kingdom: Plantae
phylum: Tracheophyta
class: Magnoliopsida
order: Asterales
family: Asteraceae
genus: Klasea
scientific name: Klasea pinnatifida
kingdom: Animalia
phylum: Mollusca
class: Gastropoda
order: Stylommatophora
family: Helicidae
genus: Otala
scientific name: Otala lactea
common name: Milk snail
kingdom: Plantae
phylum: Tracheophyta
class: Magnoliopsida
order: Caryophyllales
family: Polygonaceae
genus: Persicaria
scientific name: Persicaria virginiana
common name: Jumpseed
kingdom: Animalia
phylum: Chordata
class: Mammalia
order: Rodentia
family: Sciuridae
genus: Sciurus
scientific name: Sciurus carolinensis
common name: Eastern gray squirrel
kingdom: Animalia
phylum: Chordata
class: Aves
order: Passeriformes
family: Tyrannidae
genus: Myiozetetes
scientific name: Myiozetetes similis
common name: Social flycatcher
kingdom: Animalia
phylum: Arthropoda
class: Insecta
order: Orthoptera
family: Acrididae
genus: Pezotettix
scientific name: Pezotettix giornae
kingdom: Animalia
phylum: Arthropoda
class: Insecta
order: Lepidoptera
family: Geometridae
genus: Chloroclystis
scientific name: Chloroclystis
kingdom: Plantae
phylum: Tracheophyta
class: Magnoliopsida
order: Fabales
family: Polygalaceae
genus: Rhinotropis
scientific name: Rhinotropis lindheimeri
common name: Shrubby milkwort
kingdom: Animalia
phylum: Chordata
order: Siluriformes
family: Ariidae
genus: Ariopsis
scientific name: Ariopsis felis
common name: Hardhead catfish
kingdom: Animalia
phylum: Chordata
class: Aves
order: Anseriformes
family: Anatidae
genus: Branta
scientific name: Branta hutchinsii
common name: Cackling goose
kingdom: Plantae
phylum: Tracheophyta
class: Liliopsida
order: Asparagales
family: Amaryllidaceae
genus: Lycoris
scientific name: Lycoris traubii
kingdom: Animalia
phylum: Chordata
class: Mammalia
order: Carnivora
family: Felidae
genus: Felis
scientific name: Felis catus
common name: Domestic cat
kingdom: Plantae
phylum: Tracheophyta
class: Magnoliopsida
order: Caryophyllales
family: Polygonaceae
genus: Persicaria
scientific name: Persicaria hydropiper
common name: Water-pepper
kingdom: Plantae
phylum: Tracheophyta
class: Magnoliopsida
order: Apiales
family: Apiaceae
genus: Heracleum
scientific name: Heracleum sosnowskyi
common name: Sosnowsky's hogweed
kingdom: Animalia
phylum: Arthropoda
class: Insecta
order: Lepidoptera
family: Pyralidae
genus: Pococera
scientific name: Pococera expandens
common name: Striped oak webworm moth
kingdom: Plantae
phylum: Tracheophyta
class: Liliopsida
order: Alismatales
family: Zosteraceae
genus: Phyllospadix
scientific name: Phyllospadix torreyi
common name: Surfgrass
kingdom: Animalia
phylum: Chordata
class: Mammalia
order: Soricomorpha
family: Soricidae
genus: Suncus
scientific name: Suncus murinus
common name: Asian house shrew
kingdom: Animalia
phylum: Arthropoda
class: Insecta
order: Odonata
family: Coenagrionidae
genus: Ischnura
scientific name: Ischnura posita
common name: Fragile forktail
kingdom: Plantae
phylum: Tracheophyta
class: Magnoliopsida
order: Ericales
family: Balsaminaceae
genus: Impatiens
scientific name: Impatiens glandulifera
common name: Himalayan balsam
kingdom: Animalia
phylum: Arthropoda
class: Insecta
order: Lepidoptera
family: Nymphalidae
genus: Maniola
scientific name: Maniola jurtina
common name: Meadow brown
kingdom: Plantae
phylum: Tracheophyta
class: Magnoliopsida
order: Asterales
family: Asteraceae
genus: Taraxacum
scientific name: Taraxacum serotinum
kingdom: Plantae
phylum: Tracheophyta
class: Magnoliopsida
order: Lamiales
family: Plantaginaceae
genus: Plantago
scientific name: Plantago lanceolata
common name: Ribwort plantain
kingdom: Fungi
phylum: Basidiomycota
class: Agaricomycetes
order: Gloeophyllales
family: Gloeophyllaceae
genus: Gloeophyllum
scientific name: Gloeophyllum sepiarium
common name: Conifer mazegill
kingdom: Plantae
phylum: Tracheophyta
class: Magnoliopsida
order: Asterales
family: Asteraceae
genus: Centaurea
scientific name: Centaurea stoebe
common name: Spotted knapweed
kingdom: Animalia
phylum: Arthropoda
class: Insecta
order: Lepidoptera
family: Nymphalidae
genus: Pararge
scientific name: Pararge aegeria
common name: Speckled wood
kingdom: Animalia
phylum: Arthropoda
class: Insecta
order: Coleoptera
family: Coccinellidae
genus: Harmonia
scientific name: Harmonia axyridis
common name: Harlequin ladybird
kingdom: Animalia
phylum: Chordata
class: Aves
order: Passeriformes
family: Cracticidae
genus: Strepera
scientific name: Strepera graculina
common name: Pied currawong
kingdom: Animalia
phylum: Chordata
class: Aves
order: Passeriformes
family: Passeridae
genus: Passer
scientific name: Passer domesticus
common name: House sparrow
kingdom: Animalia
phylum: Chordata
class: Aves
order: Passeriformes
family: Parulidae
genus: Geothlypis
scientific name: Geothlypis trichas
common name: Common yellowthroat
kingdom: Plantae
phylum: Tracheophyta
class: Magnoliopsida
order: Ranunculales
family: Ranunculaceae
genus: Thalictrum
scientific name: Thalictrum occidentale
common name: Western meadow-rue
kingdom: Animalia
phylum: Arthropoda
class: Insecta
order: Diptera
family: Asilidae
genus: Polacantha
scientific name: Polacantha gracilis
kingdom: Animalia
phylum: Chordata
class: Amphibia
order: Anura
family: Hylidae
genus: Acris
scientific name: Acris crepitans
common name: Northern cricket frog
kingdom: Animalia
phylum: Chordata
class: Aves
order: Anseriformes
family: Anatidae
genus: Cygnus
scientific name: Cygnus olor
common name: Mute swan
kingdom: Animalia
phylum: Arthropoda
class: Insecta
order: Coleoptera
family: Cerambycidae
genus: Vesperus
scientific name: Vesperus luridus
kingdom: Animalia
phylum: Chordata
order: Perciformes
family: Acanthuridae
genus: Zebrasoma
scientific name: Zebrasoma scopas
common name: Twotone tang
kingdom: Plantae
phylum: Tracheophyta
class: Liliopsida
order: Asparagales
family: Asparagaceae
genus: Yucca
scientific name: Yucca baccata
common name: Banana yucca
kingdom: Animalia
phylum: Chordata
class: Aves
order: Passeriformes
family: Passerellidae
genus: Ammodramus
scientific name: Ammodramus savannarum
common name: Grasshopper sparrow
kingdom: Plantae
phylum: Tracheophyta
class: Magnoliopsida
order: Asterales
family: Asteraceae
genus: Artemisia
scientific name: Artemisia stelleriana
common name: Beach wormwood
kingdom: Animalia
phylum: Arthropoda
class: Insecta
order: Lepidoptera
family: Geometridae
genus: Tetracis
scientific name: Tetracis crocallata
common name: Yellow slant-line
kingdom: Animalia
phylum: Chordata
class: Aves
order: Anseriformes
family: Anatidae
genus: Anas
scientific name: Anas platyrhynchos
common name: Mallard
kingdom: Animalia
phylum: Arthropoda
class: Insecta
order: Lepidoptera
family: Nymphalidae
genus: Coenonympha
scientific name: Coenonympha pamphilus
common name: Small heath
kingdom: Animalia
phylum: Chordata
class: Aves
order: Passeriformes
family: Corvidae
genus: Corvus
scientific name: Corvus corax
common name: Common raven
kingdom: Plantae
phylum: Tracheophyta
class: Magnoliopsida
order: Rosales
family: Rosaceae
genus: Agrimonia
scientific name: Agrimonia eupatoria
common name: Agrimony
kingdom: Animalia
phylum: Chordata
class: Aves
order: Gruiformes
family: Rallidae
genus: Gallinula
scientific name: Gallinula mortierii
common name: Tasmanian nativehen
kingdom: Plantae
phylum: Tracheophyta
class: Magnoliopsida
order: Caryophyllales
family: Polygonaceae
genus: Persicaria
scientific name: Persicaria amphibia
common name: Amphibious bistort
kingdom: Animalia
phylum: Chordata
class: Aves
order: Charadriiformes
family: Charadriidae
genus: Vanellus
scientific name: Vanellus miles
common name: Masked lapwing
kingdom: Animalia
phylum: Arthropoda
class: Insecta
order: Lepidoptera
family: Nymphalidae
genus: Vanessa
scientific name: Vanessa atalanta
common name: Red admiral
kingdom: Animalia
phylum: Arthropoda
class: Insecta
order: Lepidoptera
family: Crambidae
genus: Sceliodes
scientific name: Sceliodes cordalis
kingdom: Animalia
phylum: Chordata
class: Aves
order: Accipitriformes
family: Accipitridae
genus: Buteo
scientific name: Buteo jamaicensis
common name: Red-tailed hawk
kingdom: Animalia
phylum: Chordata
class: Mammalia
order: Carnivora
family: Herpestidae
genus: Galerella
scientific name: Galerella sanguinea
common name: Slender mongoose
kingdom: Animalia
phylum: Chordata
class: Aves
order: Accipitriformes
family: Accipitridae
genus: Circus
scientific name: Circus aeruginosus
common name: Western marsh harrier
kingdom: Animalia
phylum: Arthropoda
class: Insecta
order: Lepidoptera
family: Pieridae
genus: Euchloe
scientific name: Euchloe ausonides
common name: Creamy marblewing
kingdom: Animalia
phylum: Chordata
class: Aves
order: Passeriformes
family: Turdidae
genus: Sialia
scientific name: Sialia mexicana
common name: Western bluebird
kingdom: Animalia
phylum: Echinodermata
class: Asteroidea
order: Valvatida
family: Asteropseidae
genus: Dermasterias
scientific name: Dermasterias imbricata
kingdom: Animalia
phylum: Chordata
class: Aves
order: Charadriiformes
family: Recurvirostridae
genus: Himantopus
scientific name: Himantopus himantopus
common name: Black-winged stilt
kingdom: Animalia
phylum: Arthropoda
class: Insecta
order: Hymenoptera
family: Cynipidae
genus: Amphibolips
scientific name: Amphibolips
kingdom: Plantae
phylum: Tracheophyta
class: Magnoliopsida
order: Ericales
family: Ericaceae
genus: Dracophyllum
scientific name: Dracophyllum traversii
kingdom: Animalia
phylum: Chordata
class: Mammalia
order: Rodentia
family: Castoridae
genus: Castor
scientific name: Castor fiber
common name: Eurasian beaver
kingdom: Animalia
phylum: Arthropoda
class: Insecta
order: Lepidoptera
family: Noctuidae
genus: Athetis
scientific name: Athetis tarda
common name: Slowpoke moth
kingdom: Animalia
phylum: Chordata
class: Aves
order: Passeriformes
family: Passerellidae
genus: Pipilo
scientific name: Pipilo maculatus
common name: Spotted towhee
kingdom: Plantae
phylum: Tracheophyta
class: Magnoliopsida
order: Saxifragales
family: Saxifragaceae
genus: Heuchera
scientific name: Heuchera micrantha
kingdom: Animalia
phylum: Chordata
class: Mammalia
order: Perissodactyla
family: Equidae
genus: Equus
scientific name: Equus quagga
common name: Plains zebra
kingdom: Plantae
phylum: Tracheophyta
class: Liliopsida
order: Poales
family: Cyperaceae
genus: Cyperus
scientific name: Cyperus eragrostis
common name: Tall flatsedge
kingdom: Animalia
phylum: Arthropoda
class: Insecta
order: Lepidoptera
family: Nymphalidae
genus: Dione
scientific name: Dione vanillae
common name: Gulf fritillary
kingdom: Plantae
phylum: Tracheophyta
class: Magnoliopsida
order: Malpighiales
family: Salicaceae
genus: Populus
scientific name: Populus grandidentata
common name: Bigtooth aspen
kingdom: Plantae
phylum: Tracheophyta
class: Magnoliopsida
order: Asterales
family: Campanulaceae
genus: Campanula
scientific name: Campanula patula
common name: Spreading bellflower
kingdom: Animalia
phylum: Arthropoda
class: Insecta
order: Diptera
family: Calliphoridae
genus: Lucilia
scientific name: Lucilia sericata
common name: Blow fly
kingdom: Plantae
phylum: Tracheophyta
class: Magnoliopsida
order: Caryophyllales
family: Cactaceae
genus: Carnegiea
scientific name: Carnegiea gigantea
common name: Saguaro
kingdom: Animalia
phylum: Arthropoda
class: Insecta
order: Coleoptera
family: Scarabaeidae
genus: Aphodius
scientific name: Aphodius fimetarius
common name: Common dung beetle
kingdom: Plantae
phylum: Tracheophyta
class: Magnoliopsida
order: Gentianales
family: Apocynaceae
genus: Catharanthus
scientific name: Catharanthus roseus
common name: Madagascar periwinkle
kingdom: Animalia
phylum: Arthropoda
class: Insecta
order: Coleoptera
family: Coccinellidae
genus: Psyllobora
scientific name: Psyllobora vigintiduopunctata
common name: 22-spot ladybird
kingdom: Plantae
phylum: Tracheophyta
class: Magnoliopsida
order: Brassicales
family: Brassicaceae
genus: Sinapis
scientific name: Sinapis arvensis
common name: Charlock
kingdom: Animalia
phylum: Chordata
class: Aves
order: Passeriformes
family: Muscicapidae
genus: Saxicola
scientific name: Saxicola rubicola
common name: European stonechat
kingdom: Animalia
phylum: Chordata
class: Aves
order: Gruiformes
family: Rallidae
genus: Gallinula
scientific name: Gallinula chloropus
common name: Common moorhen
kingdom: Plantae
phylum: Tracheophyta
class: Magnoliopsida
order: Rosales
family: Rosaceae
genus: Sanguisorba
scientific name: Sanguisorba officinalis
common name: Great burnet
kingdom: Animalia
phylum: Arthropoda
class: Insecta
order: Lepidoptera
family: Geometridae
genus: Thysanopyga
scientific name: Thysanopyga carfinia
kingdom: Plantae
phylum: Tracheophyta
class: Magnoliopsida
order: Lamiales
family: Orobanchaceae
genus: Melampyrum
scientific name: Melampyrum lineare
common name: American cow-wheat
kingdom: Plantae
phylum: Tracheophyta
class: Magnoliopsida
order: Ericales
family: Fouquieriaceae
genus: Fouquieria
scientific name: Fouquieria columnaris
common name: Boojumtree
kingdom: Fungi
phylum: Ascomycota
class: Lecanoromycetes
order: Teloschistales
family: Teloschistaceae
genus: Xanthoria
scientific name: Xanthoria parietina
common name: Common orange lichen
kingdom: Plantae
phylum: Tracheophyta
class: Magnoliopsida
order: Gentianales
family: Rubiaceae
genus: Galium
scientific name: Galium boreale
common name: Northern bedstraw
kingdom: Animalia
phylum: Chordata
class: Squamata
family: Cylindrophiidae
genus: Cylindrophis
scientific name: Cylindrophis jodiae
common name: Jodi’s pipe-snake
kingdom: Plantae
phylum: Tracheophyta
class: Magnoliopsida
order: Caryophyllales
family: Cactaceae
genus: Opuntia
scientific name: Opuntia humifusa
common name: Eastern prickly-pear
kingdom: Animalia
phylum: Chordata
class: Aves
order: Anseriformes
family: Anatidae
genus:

- - - - -

OBJECTIVE: Starting with the line that contains "common name: Jumpseed" and going on through the line that contains "scientific name: Myiozetetes similis", write those lines of the material again, replacing "common name" with "vernacular name" and changing nothing else.

TASK SOLUTION:
vernacular name: Jumpseed
kingdom: Animalia
phylum: Chordata
class: Mammalia
order: Rodentia
family: Sciuridae
genus: Sciurus
scientific name: Sciurus carolinensis
vernacular name: Eastern gray squirrel
kingdom: Animalia
phylum: Chordata
class: Aves
order: Passeriformes
family: Tyrannidae
genus: Myiozetetes
scientific name: Myiozetetes similis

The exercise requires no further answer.